Quartaro learned during the interview process that he had been recommended for the job by his close friend and former coaching colleague, Bob Stoops.

“Due to a very unexpected opportunity to return to coaching which gives me an opportunity to be a head coach, my time with Hawk Fanatic is coming to an end,” Quartaro said. “Unbeknownst to me at the time, Bob Stoops was contacted by the Director of Athletics at Cornell University, Dr. Nicki Moore.

“The two had worked together at Oklahoma. She was seeking recommendations to fill their job with the Sprint (formerly known as lightweight) football program. Upon going through the full search and interview process I was offered and accepted the job. I’m excited to have a chance to teach the game and mentor young men again. But I will miss what I thought I would be doing with Hawk Fanatic.”

This came down to one former Hawkeye helping another former Hawkeye.

Quartaro and Stoops, a former Iowa defensive back, and the former head coach at Oklahoma from 1999 to 2016, built a friendship while coaching together, including under Bill Snyder at Kansas State.

So, when Stoops was asked for his input, he endorsed Quartaro, whose home in upstate New York is only about a one-hour drive from the Cornell campus.

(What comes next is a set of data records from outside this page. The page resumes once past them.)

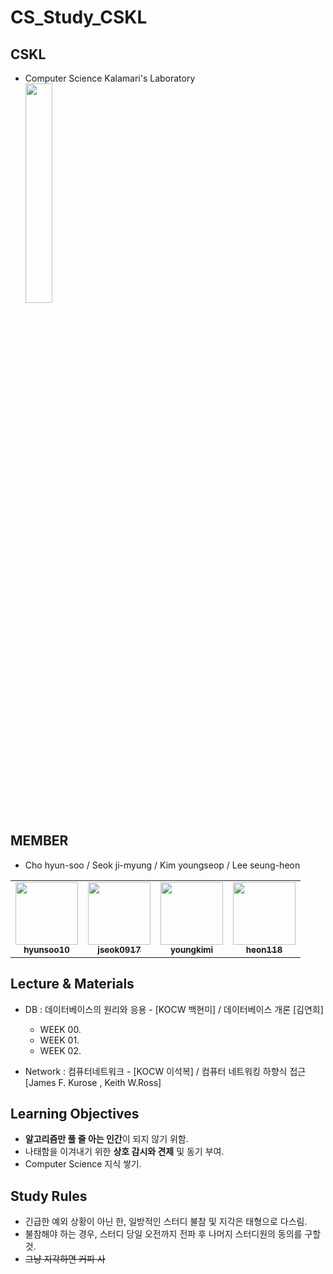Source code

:# CS_Study_CSKL
## CSKL
- Computer Science Kalamari's Laboratory <br>
  <img src="https://github.com/youngkimi/CS_Study_CSKL/assets/139294219/6633abd6-3790-4c7f-9c2e-102111ec27d1" width="30%">

## MEMBER
- Cho hyun-soo / Seok ji-myung / Kim youngseop / Lee seung-heon

<table>
  <tr>
    <td align="center"><a href="https://github.com/hyunsoo10"><img src="https://github.com/hyunsoo10.png" width="100px;" alt=""/><br /><sub><b>hyunsoo10</b></sub></a><br /></td>
    <td align="center"><a href="https://github.com/jseok0917"><img src="https://github.com/jseok0917.png" width="100px;" alt=""/><br /><sub><b>jseok0917</b></sub></a><br /></td>
    <td align="center"><a href="https://github.com/youngkimi"><img src="https://github.com/youngkimi.png" width="100px;" alt=""/><br /><sub><b>youngkimi</b></sub></a><br /></td>      
    <td align="center"><a href="https://github.com/heon118"><img src="https://github.com/heon118.png" width="100px;" alt=""/><br /.png><sub><b>heon118</b></sub></a><br /></td>
  </tr>
</table>

## Lecture & Materials
- DB : 데이터베이스의 원리와 응용 - [KOCW 백현미] / 데이터베이스 개론 [김연희] 

  - WEEK 00. 
  - WEEK 01. 
  - WEEK 02. 
- Network : 컴퓨터네트워크 - [KOCW 이석복] / 컴퓨터 네트워킹 하향식 접근 [James F. Kurose , Keith W.Ross]
  
## Learning Objectives
- **알고리즘만 풀 줄 아는 인간**이 되지 않기 위함.
- 나태함을 이겨내기 위한 **상호 감시와 견제** 및 동기 부여.
- Computer Science 지식 쌓기.

## Study Rules
- 긴급한 예외 상황이 아닌 한, 일방적인 스터디 불참 및 지각은 태형으로 다스림.
- 불참해야 하는 경우, 스터디 당일 오전까지 전파 후 나머지 스터디원의 동의를 구할 것.
- ~~그냥 지각하면 커피 사~~
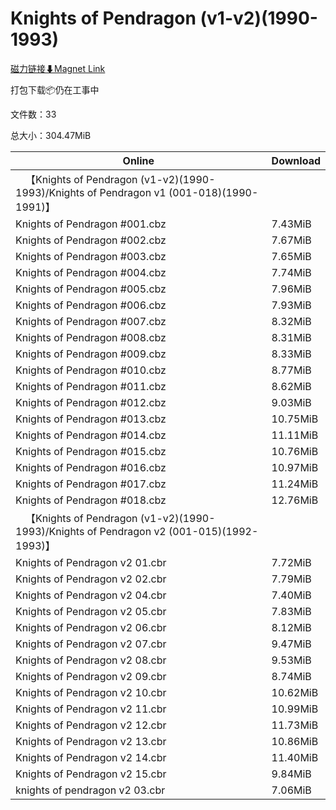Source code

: # Knights of Pendragon (v1-v2)(1990-1993)

[磁力链接⬇Magnet Link](magnet:?xt=urn:btih:cacd97d889a513d49154c7ceb1b3c632508d39c1&dn=Knights%20of%20Pendragon%20%28v1-v2%29%281990-1993%29)

打包下载📦仍在工事中

文件数：33

总大小：304.47MiB

Online | Download
--- | ---
&emsp;【Knights of Pendragon (v1-v2)(1990-1993)/Knights of Pendragon v1 (001-018)(1990-1991)】 | 
Knights of Pendragon #001.cbz | 7.43MiB
Knights of Pendragon #002.cbz | 7.67MiB
Knights of Pendragon #003.cbz | 7.65MiB
Knights of Pendragon #004.cbz | 7.74MiB
Knights of Pendragon #005.cbz | 7.96MiB
Knights of Pendragon #006.cbz | 7.93MiB
Knights of Pendragon #007.cbz | 8.32MiB
Knights of Pendragon #008.cbz | 8.31MiB
Knights of Pendragon #009.cbz | 8.33MiB
Knights of Pendragon #010.cbz | 8.77MiB
Knights of Pendragon #011.cbz | 8.62MiB
Knights of Pendragon #012.cbz | 9.03MiB
Knights of Pendragon #013.cbz | 10.75MiB
Knights of Pendragon #014.cbz | 11.11MiB
Knights of Pendragon #015.cbz | 10.76MiB
Knights of Pendragon #016.cbz | 10.97MiB
Knights of Pendragon #017.cbz | 11.24MiB
Knights of Pendragon #018.cbz | 12.76MiB
&emsp;【Knights of Pendragon (v1-v2)(1990-1993)/Knights of Pendragon v2 (001-015)(1992-1993)】 | 
Knights of Pendragon v2 01.cbr | 7.72MiB
Knights of Pendragon v2 02.cbr | 7.79MiB
Knights of Pendragon v2 04.cbr | 7.40MiB
Knights of Pendragon v2 05.cbr | 7.83MiB
Knights of Pendragon v2 06.cbr | 8.12MiB
Knights of Pendragon v2 07.cbr | 9.47MiB
Knights of Pendragon v2 08.cbr | 9.53MiB
Knights of Pendragon v2 09.cbr | 8.74MiB
Knights of Pendragon v2 10.cbr | 10.62MiB
Knights of Pendragon v2 11.cbr | 10.99MiB
Knights of Pendragon v2 12.cbr | 11.73MiB
Knights of Pendragon v2 13.cbr | 10.86MiB
Knights of Pendragon v2 14.cbr | 11.40MiB
Knights of Pendragon v2 15.cbr | 9.84MiB
knights of pendragon v2 03.cbr | 7.06MiB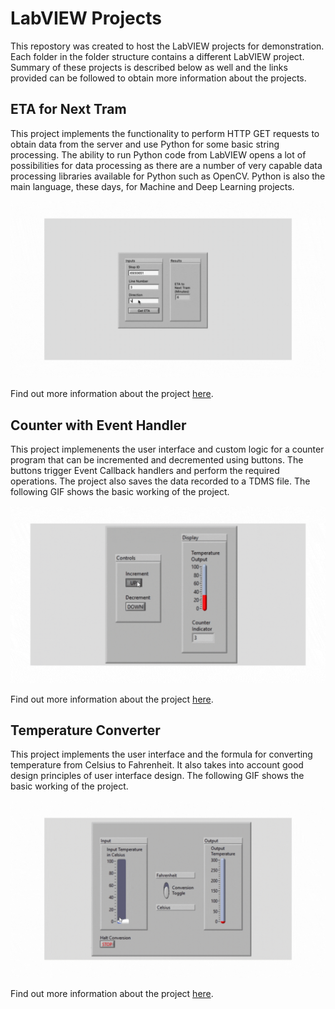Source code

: # LabVIEW Projects

This repostory was created to host the LabVIEW projects for demonstration. Each folder in the folder structure contains a different LabVIEW project. Summary of these projects is described below as well and the links provided can be followed to obtain more information about the projects.

## ETA for Next Tram

This project implements the functionality to perform HTTP GET requests to obtain data from the server and use Python for some basic string processing. The ability to run Python code from LabVIEW opens a lot of possibilities for data processing as there are a number of very capable data processing libraries available for Python such as OpenCV. Python is also the main language, these days, for Machine and Deep Learning projects.

![Demo GIF for Counter with Event Handler](/3-tram-timer/assets/tramtimer_demo.gif)

Find out more information about the project [here](/3-tram-timer/).

## Counter with Event Handler

This project implemenents the user interface and custom logic for a counter program that can be incremented and decremented using buttons. The buttons trigger Event Callback handlers and perform the required operations. The project also saves the data recorded to a TDMS file. The following GIF shows the basic working of the project.

![Demo GIF for Counter with Event Handler](/2-counter/assets/counter_demo.gif)

Find out more information about the project [here](/2-counter/).

## Temperature Converter

This project implements the user interface and the formula for converting temperature from Celsius to Fahrenheit. It also takes into account good design principles of user interface design. The following GIF shows the basic working of the project.

![Demo GIF for Temperature Converter](/1-celsius-to-fahrenheit/assets/temperature_demo.gif)

Find out more information about the project [here](/1-celsius-to-fahrenheit/).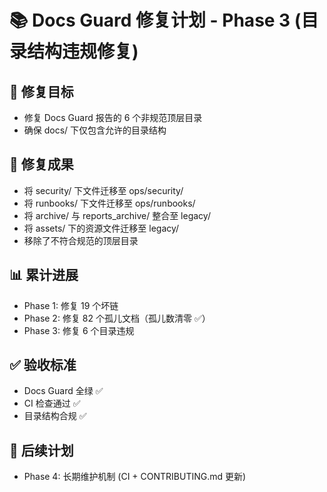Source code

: # 📚 Docs Guard 修复计划 - Phase 3 (目录结构违规修复)

## 🎯 修复目标
- 修复 Docs Guard 报告的 6 个非规范顶层目录  
- 确保 docs/ 下仅包含允许的目录结构  

## 🔧 修复成果
- 将 security/ 下文件迁移至 ops/security/  
- 将 runbooks/ 下文件迁移至 ops/runbooks/  
- 将 archive/ 与 reports_archive/ 整合至 legacy/  
- 将 assets/ 下的资源文件迁移至 legacy/  
- 移除了不符合规范的顶层目录  

## 📊 累计进展
- Phase 1: 修复 19 个坏链  
- Phase 2: 修复 82 个孤儿文档（孤儿数清零 ✅）  
- Phase 3: 修复 6 个目录违规  

## ✅ 验收标准
- Docs Guard 全绿 ✅  
- CI 检查通过 ✅  
- 目录结构合规 ✅  

## 🔄 后续计划
- Phase 4: 长期维护机制 (CI + CONTRIBUTING.md 更新)  
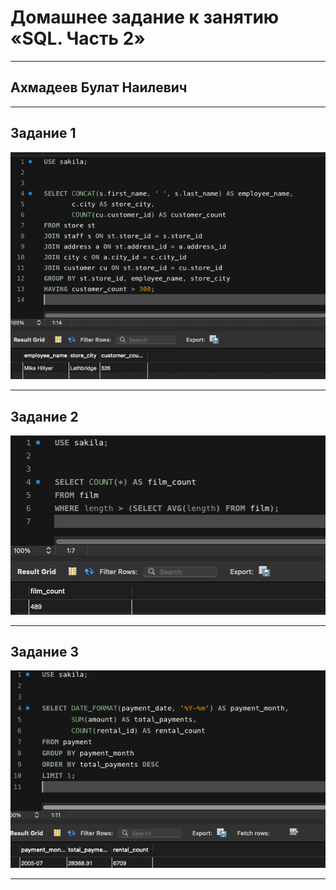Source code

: # Домашнее задание к занятию «SQL. Часть 2»

---
## Ахмадеев Булат Наилевич

---

## Задание 1

![alt text](<images/Снимок экрана 2024-08-19 в 12.36.20.png>)

---

## Задание 2

![alt text](<images/Снимок экрана 2024-08-19 в 12.37.25.png>)

---

## Задание 3

![alt text](<images/Снимок экрана 2024-08-19 в 12.38.02.png>)

---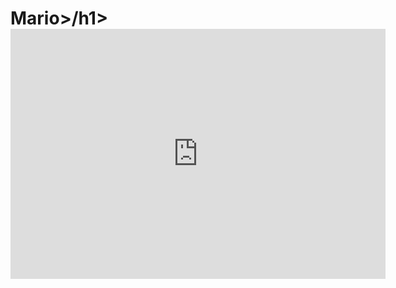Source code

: <html>
<h1>Mario>/h1>
<br>
<iframe src="http://www.mix.bid/a/mario/" style="border:0px #ffffff none;" name="myiFrame" scrolling="no" frameborder="1" marginheight="0px" marginwidth="0px" height="400px" width="600px" allowfullscreen></iframe>
</html>
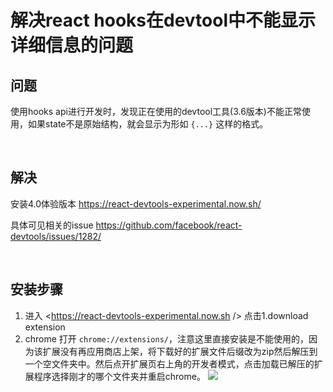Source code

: # 解决react hooks在devtool中不能显示详细信息的问题

## 问题
使用hooks api进行开发时，发现正在使用的devtool工具(3.6版本)不能正常使用，如果state不是原始结构，就会显示为形如 `{...}` 这样的格式。

<br />

## 解决
安装4.0体验版本 <https://react-devtools-experimental.now.sh/>

具体可见相关的issue <https://github.com/facebook/react-devtools/issues/1282/>

<br />

## 安装步骤
1. 进入 <https://react-devtools-experimental.now.sh /> 点击1.download extension
2. chrome 打开 `chrome://extensions/`，注意这里直接安装是不能使用的，因为该扩展没有再应用商店上架，将下载好的扩展文件后缀改为zip然后解压到一个空文件夹中。然后点开扩展页右上角的开发者模式，点击加载已解压的扩展程序选择刚才的哪个文件夹并重启chrome。
![](https://raw.githubusercontent.com/qq1073830130/blog/master/2019/4/img/7.png)
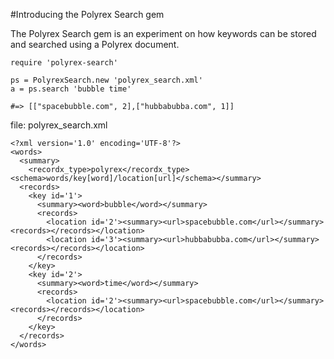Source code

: #Introducing the Polyrex Search gem

The Polyrex Search gem is an experiment on how keywords can be stored and searched using a Polyrex document.

    require 'polyrex-search'

    ps = PolyrexSearch.new 'polyrex_search.xml'
    a = ps.search 'bubble time'

    #=> [["spacebubble.com", 2],["hubbabubba.com", 1]]

file: polyrex_search.xml

    <?xml version='1.0' encoding='UTF-8'?>
    <words>
      <summary>
        <recordx_type>polyrex</recordx_type><schema>words/key[word]/location[url]</schema></summary>
      <records>
        <key id='1'>
          <summary><word>bubble</word></summary>
          <records>
            <location id='2'><summary><url>spacebubble.com</url></summary><records></records></location>
            <location id='3'><summary><url>hubbabubba.com</url></summary><records></records></location>
          </records>
        </key>
        <key id='2'>
          <summary><word>time</word></summary>
          <records>
            <location id='2'><summary><url>spacebubble.com</url></summary><records></records></location>
          </records>
        </key>
      </records>
    </words>

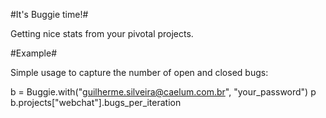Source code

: #It's Buggie time!#

Getting nice stats from your pivotal projects.

#Example#

Simple usage to capture the number of open and closed bugs:

b = Buggie.with("guilherme.silveira@caelum.com.br", "your_password")
p b.projects["webchat"].bugs_per_iteration
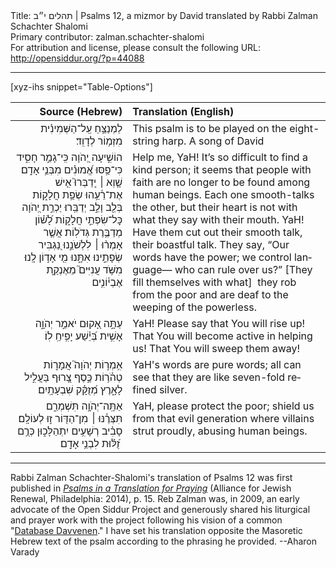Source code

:<html>
<head></head>
<body>
Title: תהלים י״ב | Psalms 12, a mizmor by David translated by Rabbi Zalman Schachter Shalomi<br />
Primary contributor: zalman.schachter-shalomi<br />
For attribution and license, please consult the following URL: <a href="http://opensiddur.org/?p=44088">http://opensiddur.org/?p=44088</a>
<p />
<hr />

[xyz-ihs snippet="Table-Options"]<table style="margin-left: auto; margin-right: auto;" class="draggable">
<thead><tr><th id="x" style="text-align: right;">Source (Hebrew)</th><th style="text-align: left;">Translation (English)</th></tr></thead>
<tbody>
<tr><td style="vertical-align:top;">
<div class="liturgy" lang="he" style="text-align: right;">
<span class="instruction">לַמְנַצֵּ֥חַ 
עַֽל־הַשְּׁמִינִ֗ית 
מִזְמ֥וֹר לְדָוִֽד׃</span>
</div></td>

<td style="vertical-align:top;">
<div class="english" lang="en" style="text-align: left;">
<span class="instruction">This psalm is to be played 
on the eight-string harp. 
A song of David</span>
</div></td></tr>


<tr><td style="vertical-align:top;">
<div class="liturgy" lang="he" style="text-align: right;">
הוֹשִׁ֣יעָה יְ֭הֹוָה
כִּֽי־גָמַ֣ר חָסִ֑יד 
כִּי־פַ֥סּוּ אֱ֝מוּנִ֗ים 
מִבְּנֵ֥י 
אָדָֽם׃
שָׁ֤וְא ׀ יְֽדַבְּרוּ֮ אִ֤ישׁ אֶת־רֵ֫עֵ֥הוּ שְׂפַ֥ת חֲלָק֑וֹת 
בְּלֵ֖ב 
וָלֵ֣ב יְדַבֵּֽרוּ׃
יַכְרֵ֣ת יְ֭הֹוָה
כׇּל־שִׂפְתֵ֣י חֲלָק֑וֹת לָ֝שׁ֗וֹן
מְדַבֶּ֥רֶת גְּדֹלֽוֹת׃
אֲשֶׁ֤ר אָמְר֨וּ ׀ לִלְשֹׁנֵ֣נוּ נַ֭גְבִּיר 
שְׂפָתֵ֣ינוּ אִתָּ֑נוּ 
מִ֖י אָד֣וֹן לָֽנוּ׃
&nbsp;
מִשֹּׁ֥ד עֲנִיִּים֮ 
מֵאֶנְקַ֢ת 
אֶבְי֫וֹנִ֥ים 
</div></td>

<td style="vertical-align:top;">
<div class="english" lang="en" style="text-align: left;">
Help me, YaH!
It’s so difficult to find a kind person; 
it seems that people with faith 
are no longer to be found 
among human beings.
Each one smooth-talks the other,
but their heart is not
with what they say with their mouth.
YaH! Have them cut out 
their smooth talk, 
their boastful talk.
They say, “Our words have the power; 
we control language— 
who can rule over us?”
[They fill themselves with what]&nbsp; 
they rob from the poor 
and are deaf
to the weeping of the powerless.
</div></td></tr>


<tr><td style="vertical-align:top;">
<div class="liturgy" lang="he" style="text-align: right;">
עַתָּ֣ה אָ֭קוּם יֹאמַ֣ר יְהֹוָ֑ה 
אָשִׁ֥ית בְּ֝יֵ֗שַׁע 
יָפִ֥יחַֽ לֽוֹ׃
</div></td>

<td style="vertical-align:top;">
<div class="english" lang="en" style="text-align: left;">
YaH! Please say that You will rise up!
That You will become active in helping us! 
That You will sweep them away!
</div></td></tr>


<tr><td style="vertical-align:top;">
<div class="liturgy" lang="he" style="text-align: right;">
אִ֥מְר֣וֹת יְהֹוָה֮ אֲמָר֢וֹת טְהֹ֫ר֥וֹת 
כֶּ֣סֶף צָ֭רוּף בַּעֲלִ֣יל לָאָ֑רֶץ 
מְ֝זֻקָּ֗ק שִׁבְעָתָֽיִם׃
</div></td>

<td style="vertical-align:top;">
<div class="english" lang="en" style="text-align: left;">
YaH's words are pure words; 
all can see that they are 
like seven-fold refined silver.
</div></td></tr>


<tr><td style="vertical-align:top;">
<div class="liturgy" lang="he" style="text-align: right;">
אַתָּֽה־יְהֹוָ֥ה תִּשְׁמְרֵ֑ם 
תִּצְּרֶ֓נּוּ ׀ מִן־הַדּ֖וֹר ז֣וּ לְעוֹלָֽם׃
סָבִ֗יב רְשָׁעִ֥ים יִתְהַלָּכ֑וּן 
כְּרֻ֥ם זֻ֝לּ֗וּת לִבְנֵ֥י אָדָֽם׃ 
</div></td>

<td style="vertical-align:top;">
<div class="english" lang="en" style="text-align: left;">
YaH, please protect the poor; 
shield us from that evil generation 
where villains strut proudly, 
abusing human beings.
</div></td></tr>
</tbody></table>

<hr />

Rabbi Zalman Schachter-Shalomi's translation of Psalms 12 was first published in <em><a href="https://www.indiebound.org/book/9780615976785">Psalms in a Translation for Praying</a><a href="https://www.indiebound.org/book/9780615976785"></a></em> (Alliance for Jewish Renewal, Philadelphia: 2014), p. 15. Reb Zalman was, in 2009, an early advocate of the Open Siddur Project and generously shared his liturgical and prayer work with the project following his vision of a common "<a href="/?p=7665">Database Davvenen</a>." I have set his translation opposite the Masoretic Hebrew text of the psalm according to the phrasing he provided. --Aharon Varady

&nbsp;
</body>
</html>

Stoops is currently the head coach and general manager for the XFL’s Arlington Renegades, which just recently won the league championship.

“This is a home-run hire,” Stoops said of Quartaro in a release from Cornell College. “Coach Quartaro is highly intelligent, supremely experienced, and deeply connected to that part of the country. I had the good fortune to work with Nick at both Iowa and Kansas State and with Dr. Moore at the University of Oklahoma, and have no doubt they’ll work great together to deliver a world-class experience for Cornell Sprint Football student-athletes.”

Quartaro has nearly four decades of coaching experience, with stops at Northwestern, Kansas State and Iowa State. He was also the head coach at Drake in 1987 and 1988 where he faced the daunting task of building a totally new non-scholarship program after the school had dropped their previous scholarship program.

With only two seniors on the team, the Bulldogs posted a 7-3 mark in his final season in 1988.

Quartaro now faces the challenge of replacing a coaching legend at Cornell.

“Being a fan of college sports history, I am humbled and extremely proud to be named head coach of the Cornell Sprint Football team,” Quartaro said in the Cornell release. “This program began in 1937 and it was played by all of the Ivy League schools and so many others throughout the Northeast. It’s obvious this program means a lot to the University and its alumni. Also, thanks to two legends, Terry Cullen and his father Bob. This program doesn’t hire a new head coach very often, so that makes my appointment here very special.”

Hawk Fanatic wishes Nick Quartaro good luck and happiness as he starts this new coaching challenge.